- Goal of the exercise
Range to output from the entries below: the line containing "потапяйте отвора на" through the line containing "Печете 1 час, ако". Set it down exactly, ends included, nothing else.

- Raw data

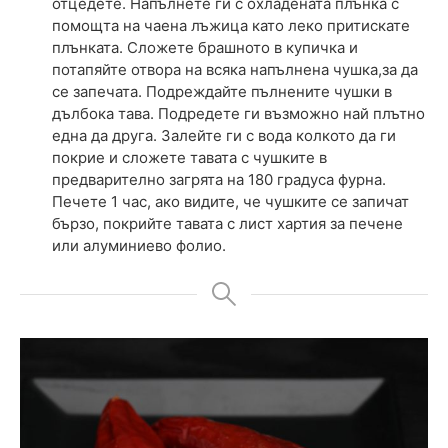
отцедете. Напълнете ги с охладената плънка с
помощта на чаена лъжица като леко притискате
плънката. Сложете брашното в купичка и
потапяйте отвора на всяка напълнена чушка,за да
се запечата. Подреждайте пълнените чушки в
дълбока тава. Подредете ги възможно най плътно
една да друга. Залейте ги с вода колкото да ги
покрие и сложете тавата с чушките в
предварително загрята на 180 градуса фурна.
Печете 1 час, ако видите, че чушките се запичат
бързо, покрийте тавата с лист хартия за печене
или алуминиево фолио.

- Answer area
потапяйте отвора на всяка напълнена чушка,за да
се запечата. Подреждайте пълнените чушки в
дълбока тава. Подредете ги възможно най плътно
една да друга. Залейте ги с вода колкото да ги
покрие и сложете тавата с чушките в
предварително загрята на 180 градуса фурна.
Печете 1 час, ако видите, че чушките се запичат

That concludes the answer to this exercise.